Learning by analysis does not often proceed in the carefully organized way represented by the most ingenious marshaling of comparing and contrasting activities. The associations with gross totals, whereby in the end an element is elevated to independent power to determine response, may come in a haphazard order over a long interval of time. Thus a gifted three-year-old boy will have the response element of 'saying or thinking two,' bound to the 'two-ness' element of very many situations in connection with the 'how-many' mental set; and he will have made this analysis without any formal, systematic training. An imperfect and inadequate analysis already made is indeed usually the starting point for whatever systematic abstraction the schools direct. Thus the kindergarten exercises in analyzing out number, color, size, and shape commonly assume that 'one-ness' versus 'more-than-one-ness,' black and white, big and little, round and not round are, at least vaguely, active as elements responded to in some independence of their contexts.
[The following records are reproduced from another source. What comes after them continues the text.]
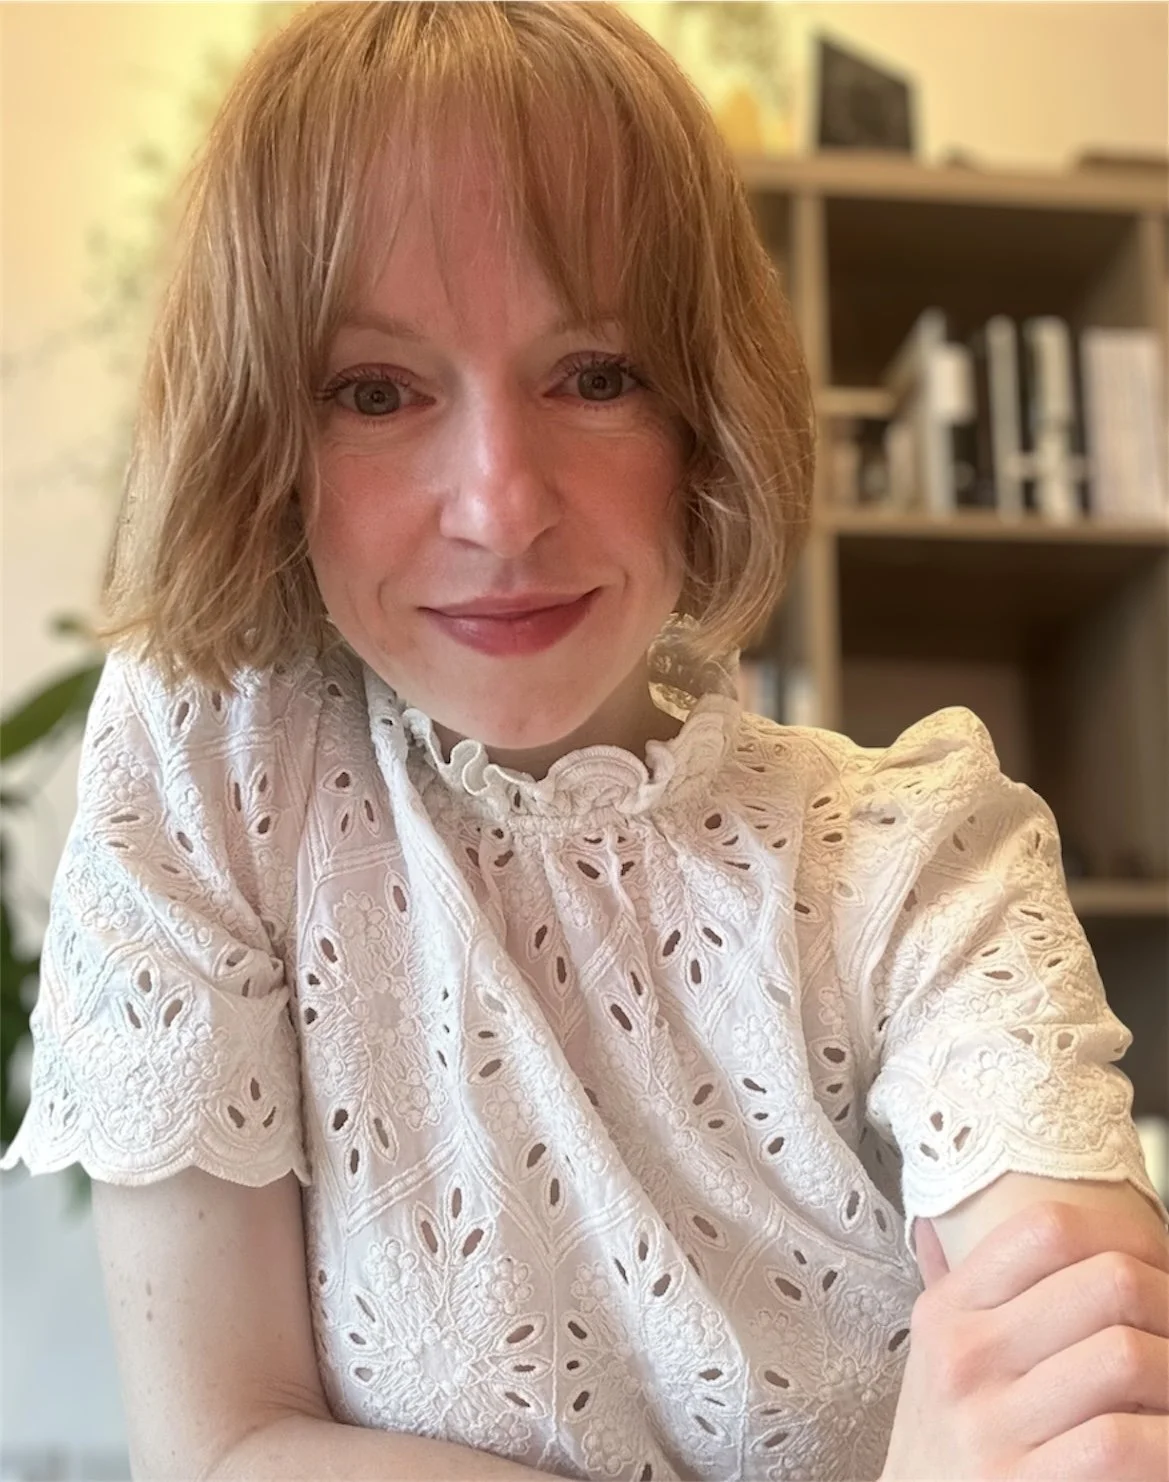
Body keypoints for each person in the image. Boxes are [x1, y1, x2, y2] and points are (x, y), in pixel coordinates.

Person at [3, 4, 1167, 1480]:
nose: (500, 505)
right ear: (266, 436)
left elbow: (1088, 1383)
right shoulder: (213, 765)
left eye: (596, 373)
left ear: (706, 413)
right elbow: (221, 1444)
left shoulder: (919, 853)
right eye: (376, 391)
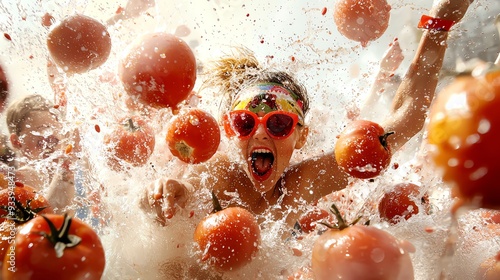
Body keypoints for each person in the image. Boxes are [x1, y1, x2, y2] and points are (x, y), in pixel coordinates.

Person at [142, 0, 473, 227]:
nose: (259, 134)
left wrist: (440, 22)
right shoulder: (220, 175)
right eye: (245, 123)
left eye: (279, 123)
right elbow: (185, 187)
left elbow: (406, 119)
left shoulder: (302, 184)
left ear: (302, 136)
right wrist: (169, 190)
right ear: (231, 132)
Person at [5, 94, 78, 212]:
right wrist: (67, 161)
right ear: (17, 141)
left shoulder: (80, 180)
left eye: (56, 140)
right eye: (42, 138)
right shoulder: (21, 179)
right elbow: (50, 222)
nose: (50, 145)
Moreover, the tests of actual trial and success in further undirected exercises usually coöperate to confirm and extend and refine what the systematic drills have given. Thus the ordinary child in school is left, by the drills on decimal notation, with only imperfect power of response to the 'place-values.' He continues to learn to respond properly to them by finding that 4 × 40 = 160, 4 × 400 = 1600, 800 − 80 = 720, 800 − 8 = 792, 800 − 800 = 0, 42 × 48 = 2016, 24 × 48 = 1152, and the like, are satisfying; while 4 × 40 = 16, 23 × 48 = 832, 800 − 8 = 0, and the like, are not. The process of analysis is the same in such casual, unsystematized formation of connections with elements as in the deliberately managed, piecemeal inspection, comparison, and contrast described above.
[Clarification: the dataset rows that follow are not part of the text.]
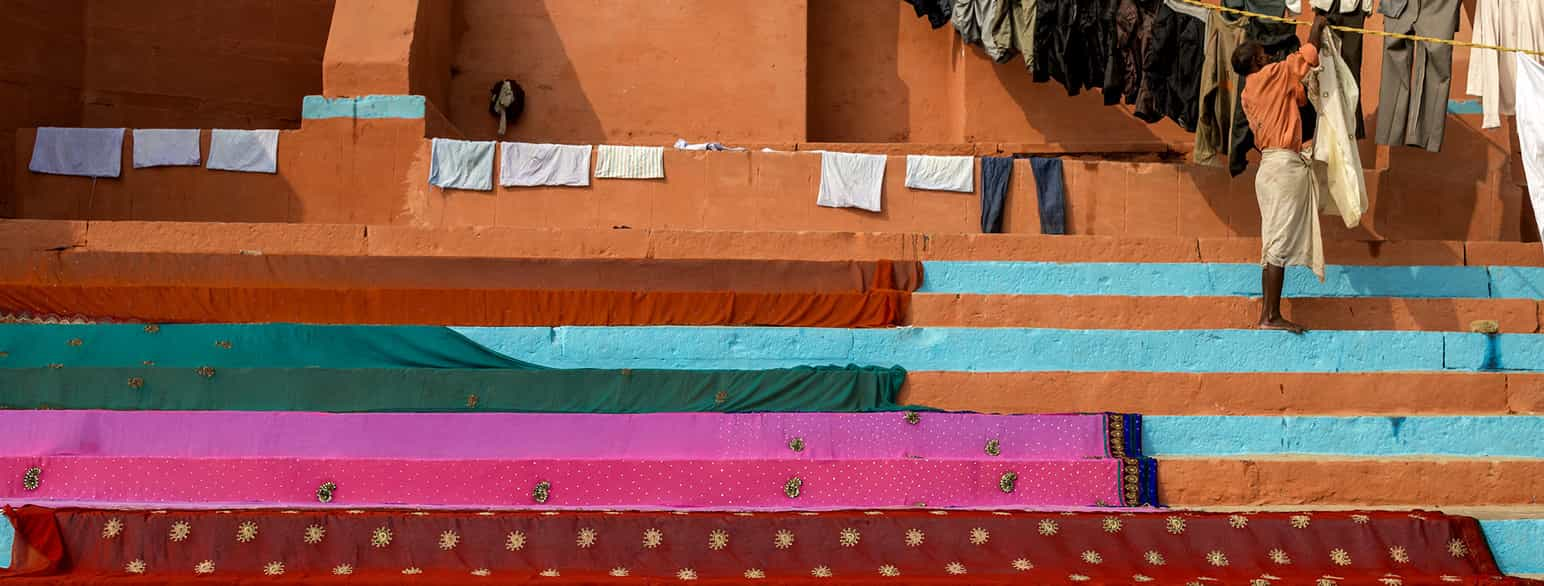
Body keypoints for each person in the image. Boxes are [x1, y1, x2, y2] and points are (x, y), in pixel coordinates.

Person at [1231, 3, 1333, 333]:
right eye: (1265, 55)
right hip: (1283, 168)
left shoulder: (1249, 92)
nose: (1270, 58)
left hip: (1269, 169)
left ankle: (1270, 314)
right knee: (1275, 245)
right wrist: (1318, 20)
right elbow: (1306, 53)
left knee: (1271, 243)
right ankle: (1269, 316)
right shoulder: (1273, 75)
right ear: (1260, 61)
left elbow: (1296, 97)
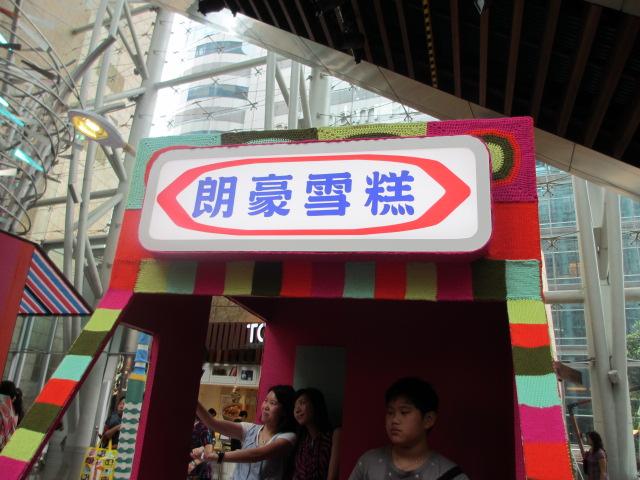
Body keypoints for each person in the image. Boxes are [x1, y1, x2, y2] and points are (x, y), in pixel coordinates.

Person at [349, 378, 468, 480]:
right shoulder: (368, 463)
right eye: (390, 412)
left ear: (428, 420)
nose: (394, 420)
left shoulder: (450, 475)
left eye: (404, 412)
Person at [191, 385, 297, 480]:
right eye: (265, 401)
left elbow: (257, 455)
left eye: (272, 403)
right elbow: (213, 423)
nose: (265, 406)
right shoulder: (250, 429)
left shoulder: (288, 437)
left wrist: (217, 456)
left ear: (284, 411)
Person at [293, 388, 341, 480]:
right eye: (295, 406)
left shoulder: (334, 435)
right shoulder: (302, 441)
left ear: (315, 404)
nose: (297, 410)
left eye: (302, 403)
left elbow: (332, 477)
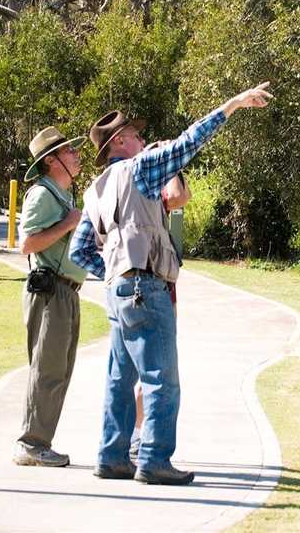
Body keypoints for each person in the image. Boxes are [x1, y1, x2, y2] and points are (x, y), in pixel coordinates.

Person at [70, 82, 272, 485]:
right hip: (147, 287)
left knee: (119, 378)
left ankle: (112, 456)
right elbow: (188, 142)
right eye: (138, 134)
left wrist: (114, 272)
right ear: (122, 140)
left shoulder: (95, 189)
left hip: (118, 292)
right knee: (162, 378)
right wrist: (233, 104)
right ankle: (155, 460)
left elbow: (80, 251)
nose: (144, 139)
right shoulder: (140, 168)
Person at [13, 126, 86, 467]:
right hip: (50, 292)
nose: (76, 155)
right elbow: (27, 244)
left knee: (59, 370)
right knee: (47, 369)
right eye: (69, 152)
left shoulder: (63, 195)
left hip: (66, 292)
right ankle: (31, 444)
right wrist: (69, 224)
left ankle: (40, 442)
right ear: (53, 161)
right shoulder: (42, 194)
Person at [130, 169, 190, 459]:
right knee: (153, 367)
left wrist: (173, 167)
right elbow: (177, 197)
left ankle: (136, 436)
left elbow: (182, 197)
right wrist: (171, 163)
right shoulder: (143, 189)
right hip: (149, 285)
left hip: (161, 284)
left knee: (149, 366)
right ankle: (139, 437)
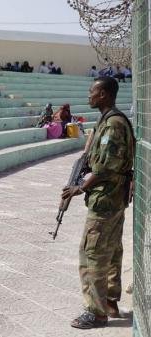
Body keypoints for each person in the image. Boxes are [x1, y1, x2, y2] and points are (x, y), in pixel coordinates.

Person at [63, 77, 134, 329]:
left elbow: (105, 165)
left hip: (106, 199)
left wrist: (80, 187)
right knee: (112, 249)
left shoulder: (113, 125)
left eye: (92, 92)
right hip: (113, 197)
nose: (89, 95)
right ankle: (110, 302)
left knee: (92, 253)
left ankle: (96, 311)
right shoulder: (107, 120)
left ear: (103, 94)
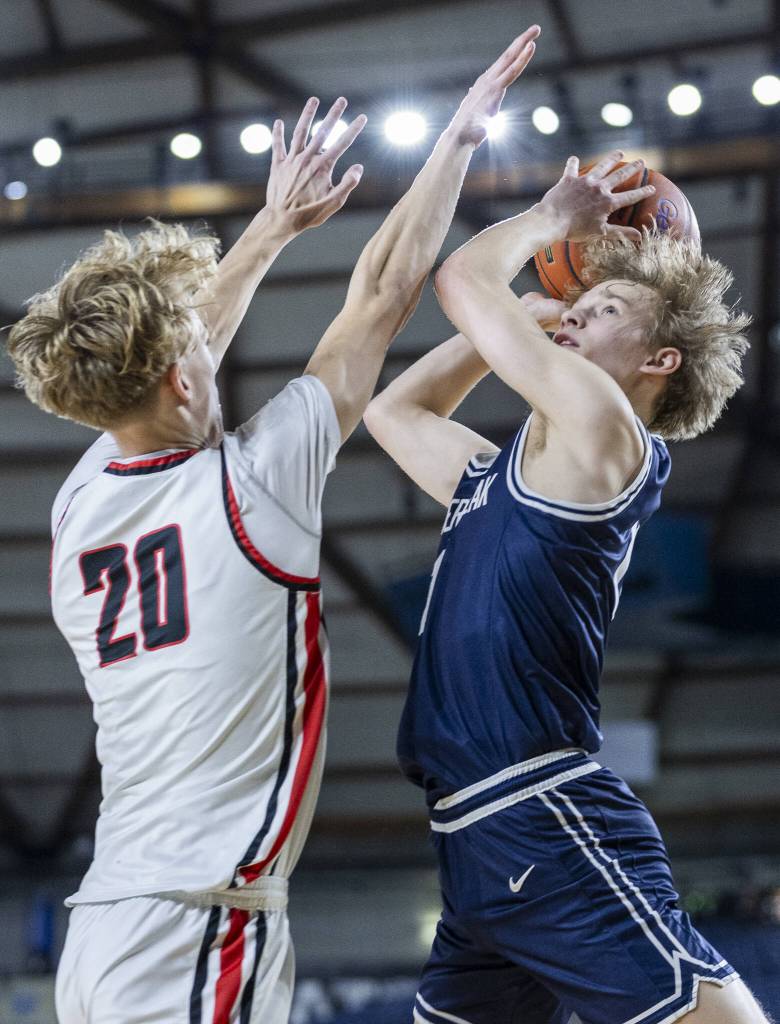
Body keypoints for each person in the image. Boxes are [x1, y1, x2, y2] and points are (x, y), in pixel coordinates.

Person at [5, 26, 541, 1024]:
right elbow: (381, 293)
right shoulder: (254, 488)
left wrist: (272, 228)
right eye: (195, 346)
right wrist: (460, 139)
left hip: (110, 925)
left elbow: (174, 342)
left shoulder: (82, 495)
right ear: (178, 376)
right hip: (198, 925)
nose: (213, 339)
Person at [364, 154, 766, 1024]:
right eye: (579, 304)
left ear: (660, 359)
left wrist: (554, 218)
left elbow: (464, 277)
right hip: (472, 836)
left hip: (541, 807)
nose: (578, 310)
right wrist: (514, 324)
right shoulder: (498, 474)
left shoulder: (606, 432)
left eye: (606, 308)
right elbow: (393, 414)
SYSTEMATIC AND OPPORTUNISTIC STIMULI TO ANALYSIS

The arrangement of a pupil's experiences so as to direct his attention to an element, vary its concomitants instructively, stimulate comparison, and throw the element into relief by contrast may be by fixed, formal, systematic exercises. Or it may be by much less formal exercises, spread over a longer time, and done more or less incidentally in other connections. We may call these two extremes the 'systematic' and 'opportunistic,' since the chief feature of the former is that it systematically provides experiences designed to build up the power of correct response to the element, whereas the chief feature of the latter is that it uses especially such opportunities as occur by reason of the pupil's activities and interests.

Each method has its advantages and disadvantages. The systematic method chooses experiences that are specially designed to stimulate the analysis; it provides these at a certain fixed time so that they may work together; it can then and there test the pupils to ascertain whether they really have the power to respond to the element or aspect or feature in question. Its disadvantages are, first, that many of the pupils will feel no need for and attach no interest or motive to these formal exercises; second, that some of the pupils may memorize the answers as a verbal task instead of acquiring insight into the facts; third, that the ability to respond to the element may remain restricted to the special cases devised for the systematic training, and not be available for the genuine uses of arithmetic.

The opportunistic method is strong just where the systematic is weak. Since it seizes upon opportunities created by the pupil's abilities and interests, it has the attitude of interest more often. Since it builds up the experiences less formally and over a wider space of time, the pupils are less likely to learn verbal answers. Since its material comes more from the genuine uses of life, the power acquired is more likely to be applicable to life.

Its disadvantage is that it is harder to manage. More thought and experimentation are required to find the best experiences; greater care is required to keep track of the development of an abstraction which is taught not in two days, but over two months; and one may forget to test the pupils at the end. In so far as the textbook and teacher are able to overcome these disadvantages by ingenuity and care, the opportunistic method is better.

ADAPTATIONS TO ELEMENTARY SCHOOL PUPILS

We may expect much improvement in the formation of abstract and general ideas in arithmetic from the application of three principles in addition to those already described. They are: (1) Provide enough actual experiences before asking the pupil to understand and use an abstract or general idea. (2) Develop such ideas gradually, not attempting to give complete and perfect ideas all at once. (3) Develop such ideas so far as possible from experiences which will be valuable to the pupil in and of themselves, quite apart from their merit as aids in developing the abstraction or general notion. Consider these three principles in order.

Children, especially the less gifted intellectually, need more experiences as a basis for and as applications of an arithmetical abstraction or concept than are usually given them. For example, in paving the way for the principle, "Any number times 0 equals 0," it is not safe to say, "John worked 8 days for 0 minutes per day. How many minutes did he work?" and "How much is 0 times 4 cents?" It will be much better to spend ten or fifteen minutes as follows:[14] "What does zero mean? (Not any. No.) How many feet are there in eight yards? In 5 yards? In 3 yards? In 2 yards? In 1 yard? In 0 yard? How many inches are there in 4 ft.? In 2 ft.? In 0 ft.? 7 pk. = .... qt. 5 pk. = .... qt. 0 pk. = .... qt. A boy receives 60 cents an hour when he works. How much does he receive when he works 3 hr.? 8 hr.? 6 hr.? 0 hr.? A boy received 60 cents a day for 0 days. How much did he receive? How much is 0 times $600? How much is 0 times $5000? How much is 0 times a million dollars? 0 times any number equals....